CINEMA E TV
Last Days: ultimi bagliori di un maledetto
Last Days
U.S.A., 2005
Di Gus Van Sant
Con Michael Pitt, Lukas Haas, Asia Argento, Scott Green
Nicole Vicius, Ricky Jay, Ryan Orion, Harmony Korine
Quando, nel mese di aprile 1994, Kurt Cobain si sparò un colpo di fucile per farla finita nella sua Seattle, una nuova leggenda entrò nel mito del Rock. E il mondo imparò a piangere il leader dei “Nirvana” continuandolo a ricordare ciclicamente attraverso alcuni omaggi postumi (il cd “Unplugged in New York”, pubblicato nello stesso anno della morte, è uno dei concerti acustici più belli ed evocativi prodotti nella storia del Rock contemporaneo, oltre ad essere il testamento non solo artistico di Cobain). Ma facciamo un passo indietro: con la fine degli anni ’80, una nuova corrente apre nuove frontiere musicali: si tratta del “Grunge”, nato nella città di Seattle, un movimento nel quale i “Nirvana” ed altre celebri band come i “Pearl Jam” scrivono pagine fondamentali fin dai primi anni ’90. Cobain fa sicuramente parte della nutrita schiera dei maledetti (musicisti, poeti, divi cinematografici, etc), con le sue canzoni intrise di presagi generazionali, idolo esemplare come lo divennero Jim Morrison dei “Doors” , dopo la sua morte, e John Lennon, non solo dopo il suo clamoroso omicidio. Oggi, il regista Gus Van Sant, straordinario esploratore di anime alla deriva, cineasta che ama le storie di gioventù bruciate (ed è impossibile non pensare al River Phoenix del suo “Belli e dannati”, morto troppo giovane come James Dean), presenta il suo ultimo lavoro a Cannes, “Last days”, imperniato sulle ultime ore di un personaggio ispirato a Cobain. Si tratta di un omaggio ad una cultura capace di trasformare una storia individuale in una parabola sociale (come in “Elephant”, che rievocò l’emblematica strage del liceo Columbine).
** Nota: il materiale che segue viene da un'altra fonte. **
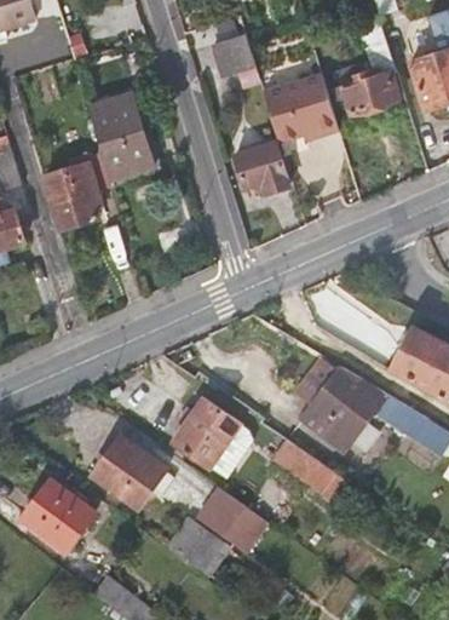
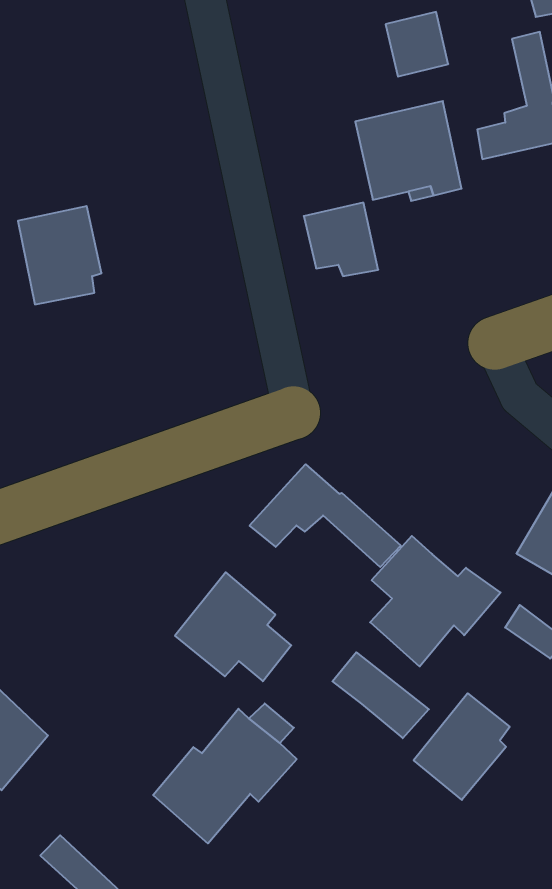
building: [213,34,257,79] -> [386,12,448,77]
building: [87,94,154,180] -> none
building: none -> [250,464,401,567]
building: [93,436,167,510] -> none
building: none -> [414,693,510,800]

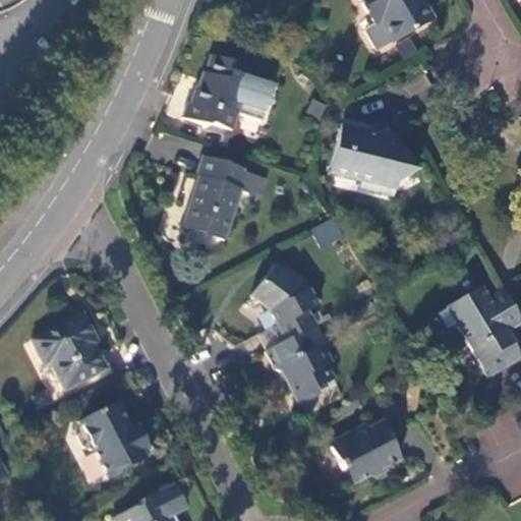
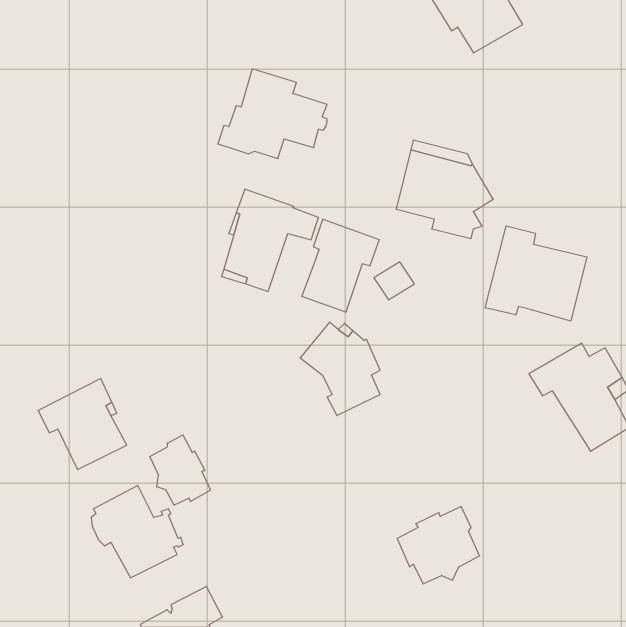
building: none -> [302,219,379,312]
building: none -> [485,226,587,321]
building: [266,333,334,405] -> none
building: none -> [150,435,211,505]

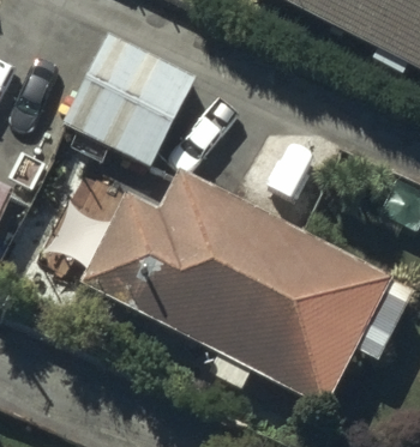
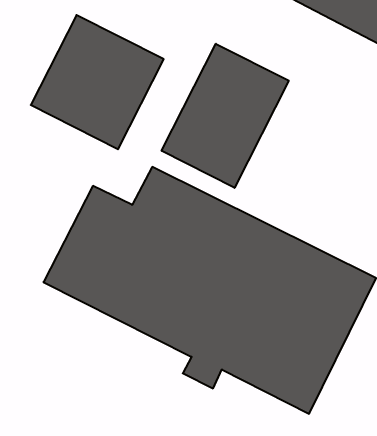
building: none -> [162,44,289,188]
Non dunque un pedissequo biopic, ma un puro pretesto (con protagonista il bravo Michael Pitt) per narrare le possibilità di fuga di una intera generazione, quella della presente epoca globalizzata, votata al nulla e sconvolta da turbinose nevrosi autodistruttive. Vediamo Blake (lo pseudo – Cobain) perdersi nella natura notturna di un bosco, alla ricerca di qualche ispirazione. Capiamo subito che egli vive da rifugiato nella sua bella villa di pietra, che evita pure le persone che gli vivono accanto, nello sconvolgente caos che è la propria vita.